January 9-13, 2010
Town & Country Convention Center
San Diego, CA
Luca Dondini1 , Marco Adami1 , Orietta Lain2 , Federica Cattonaro4 , Remo Chiozzotto3 , Filippo Geuna3 , Stefano Tartarini1 , Daniele Bassi3 , Raffaele Testolin2 , Rosa Ye5 , David Mead5 , Cheng-Cang Wu5
Apricot (Prunus armeniaca L.) is one of the most important species of the stone fruit crops. A molecular genetic approach has been initiated to map putative regions associated with resistance and fruit quality in this species. BAC libraries have been employed for a wide variety of applications, such as physical mapping and map-based cloning, allowing the identification of genomic regions containing important loci for the discovery of new genes. Standard BAC library construction methods are based on partial restriction digestion of high molecular weight (HMW) genomic DNA. Because restriction enzyme sites are not evenly distributed across a genome, the resulting libraries are substantially biased, with numerous gaps which cannot be eliminated even by rising many fold the genome equivalent coverage. Gaps due to restriction enzyme bias are expected to be eliminated by novel methods to randomly shear HMW genomic DNA into very large fragments up to ~250 kb.
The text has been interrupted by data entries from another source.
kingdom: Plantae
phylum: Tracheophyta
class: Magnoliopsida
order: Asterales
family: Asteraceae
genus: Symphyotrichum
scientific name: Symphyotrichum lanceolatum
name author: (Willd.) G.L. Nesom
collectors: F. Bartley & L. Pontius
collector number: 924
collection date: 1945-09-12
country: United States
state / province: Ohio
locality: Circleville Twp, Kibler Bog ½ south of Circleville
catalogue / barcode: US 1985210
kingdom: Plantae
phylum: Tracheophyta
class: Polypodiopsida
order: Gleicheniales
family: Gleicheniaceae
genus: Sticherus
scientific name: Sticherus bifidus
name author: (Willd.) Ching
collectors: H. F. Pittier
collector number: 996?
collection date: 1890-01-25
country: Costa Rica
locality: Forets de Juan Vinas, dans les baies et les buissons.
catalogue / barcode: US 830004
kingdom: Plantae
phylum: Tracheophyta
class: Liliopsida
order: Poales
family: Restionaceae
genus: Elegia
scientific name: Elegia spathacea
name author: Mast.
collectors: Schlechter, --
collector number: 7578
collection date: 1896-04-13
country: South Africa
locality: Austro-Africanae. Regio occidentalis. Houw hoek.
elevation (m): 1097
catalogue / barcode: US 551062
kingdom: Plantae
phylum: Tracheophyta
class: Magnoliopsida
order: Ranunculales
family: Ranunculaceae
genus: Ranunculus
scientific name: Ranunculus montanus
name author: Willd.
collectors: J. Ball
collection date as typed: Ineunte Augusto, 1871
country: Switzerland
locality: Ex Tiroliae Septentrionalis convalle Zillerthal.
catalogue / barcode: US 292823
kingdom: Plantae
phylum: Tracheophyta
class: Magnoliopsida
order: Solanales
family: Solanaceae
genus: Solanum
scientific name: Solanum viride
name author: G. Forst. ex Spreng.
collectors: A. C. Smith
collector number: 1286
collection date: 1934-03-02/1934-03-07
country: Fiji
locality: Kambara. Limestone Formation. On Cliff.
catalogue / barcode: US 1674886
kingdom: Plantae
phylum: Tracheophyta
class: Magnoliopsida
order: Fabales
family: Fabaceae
Here we describe the construction and preliminary characterization of an apricot BAC library using a random-shear approach coupled to the DNATerminator® End Repair reagents (Lucigen) to prepare inserts for efficient ligation. This library was constructed from the cultivar Lito, an important parent in apricot breeding programs and comprises 33,366 clones for an estimated 10X genome coverage. As a first application of the BAC library, we identified about 50 clones carrying SSR marker alleles from different regions of the genome tagged for Plum Pox virus (PPV) resistance and fruit quality, thus confirming the suitability of this library for gene identification and physical mapping of the apricot genome. The average clone size and degree of coverage will be also discussed.